____ GIVEN INFORMATION
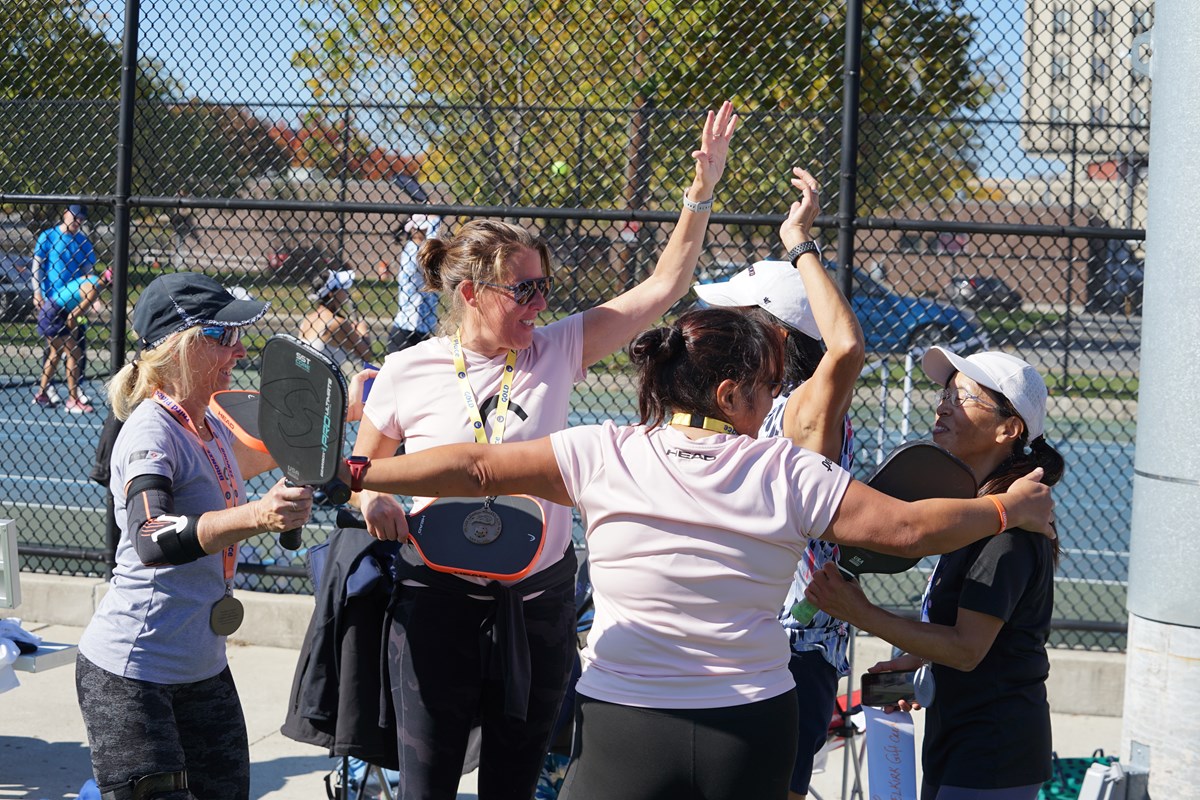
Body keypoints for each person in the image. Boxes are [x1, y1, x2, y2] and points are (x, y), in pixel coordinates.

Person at [340, 307, 1056, 800]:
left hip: (625, 723)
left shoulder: (602, 451)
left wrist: (358, 470)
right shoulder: (784, 470)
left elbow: (475, 469)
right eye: (771, 384)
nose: (778, 397)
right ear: (729, 392)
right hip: (750, 728)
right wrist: (1005, 508)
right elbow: (909, 530)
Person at [351, 101, 740, 800]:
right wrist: (374, 497)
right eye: (524, 289)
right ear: (471, 292)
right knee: (427, 785)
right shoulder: (410, 368)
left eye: (545, 288)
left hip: (535, 604)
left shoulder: (559, 348)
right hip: (434, 597)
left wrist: (700, 193)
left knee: (516, 783)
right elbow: (361, 468)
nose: (540, 303)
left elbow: (664, 287)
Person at [74, 272, 316, 800]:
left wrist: (342, 425)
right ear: (184, 347)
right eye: (225, 336)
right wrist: (259, 515)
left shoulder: (204, 423)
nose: (240, 348)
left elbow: (245, 464)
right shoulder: (149, 431)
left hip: (202, 666)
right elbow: (152, 536)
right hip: (133, 676)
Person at [805, 347, 1064, 800]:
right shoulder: (983, 516)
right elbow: (964, 635)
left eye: (964, 397)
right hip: (961, 740)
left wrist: (860, 612)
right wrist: (917, 662)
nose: (944, 403)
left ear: (1009, 429)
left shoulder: (1009, 534)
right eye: (945, 393)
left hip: (994, 751)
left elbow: (967, 649)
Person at [692, 166, 865, 800]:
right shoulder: (748, 403)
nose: (718, 328)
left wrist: (799, 243)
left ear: (776, 335)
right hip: (753, 636)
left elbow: (845, 350)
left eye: (736, 318)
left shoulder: (801, 412)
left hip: (789, 647)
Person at [32, 203, 97, 410]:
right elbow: (37, 266)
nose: (78, 222)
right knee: (55, 348)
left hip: (75, 302)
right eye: (75, 217)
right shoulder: (48, 236)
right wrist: (37, 292)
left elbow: (89, 272)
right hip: (52, 302)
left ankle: (75, 387)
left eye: (81, 220)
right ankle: (50, 389)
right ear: (65, 214)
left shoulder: (83, 242)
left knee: (79, 343)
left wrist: (89, 302)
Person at [298, 268, 375, 375]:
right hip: (322, 383)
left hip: (307, 378)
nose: (346, 292)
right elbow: (366, 355)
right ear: (331, 294)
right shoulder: (338, 323)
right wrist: (363, 331)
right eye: (342, 288)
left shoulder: (308, 319)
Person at [388, 213, 440, 354]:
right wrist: (435, 219)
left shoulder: (417, 248)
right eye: (420, 229)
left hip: (418, 327)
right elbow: (432, 246)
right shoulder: (414, 250)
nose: (422, 232)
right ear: (412, 230)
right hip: (408, 328)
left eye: (425, 229)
________
## PROBLEM DESCRIPTION
Write out exactly the lines above from the line with "right eye: (945, 393)" through the line with "right ear: (412, 230)", both of them included, and leave out all other lines.

## TASK ANSWER
right eye: (945, 393)
left hip: (994, 751)
left elbow: (967, 649)
Person at [692, 166, 865, 800]:
right shoulder: (748, 403)
nose: (718, 328)
left wrist: (799, 243)
left ear: (776, 335)
right hip: (753, 636)
left elbow: (845, 350)
left eye: (736, 318)
left shoulder: (801, 412)
left hip: (789, 647)
Person at [32, 203, 97, 410]:
right elbow: (37, 266)
nose: (78, 222)
right knee: (55, 348)
left hip: (75, 302)
right eye: (75, 217)
right shoulder: (48, 236)
right wrist: (37, 292)
left elbow: (89, 272)
right hip: (52, 302)
left ankle: (75, 387)
left eye: (81, 220)
right ankle: (50, 389)
right ear: (65, 214)
left shoulder: (83, 242)
left knee: (79, 343)
left wrist: (89, 302)
Person at [298, 268, 375, 375]:
right hip: (322, 383)
left hip: (307, 378)
nose: (346, 292)
right elbow: (366, 355)
right ear: (331, 294)
right shoulder: (338, 323)
right wrist: (363, 331)
right eye: (342, 288)
left shoulder: (308, 319)
Person at [388, 213, 440, 354]:
right wrist: (435, 219)
left shoulder: (417, 248)
right eye: (420, 229)
left hip: (418, 327)
right elbow: (432, 246)
right shoulder: (414, 250)
nose: (422, 232)
right ear: (412, 230)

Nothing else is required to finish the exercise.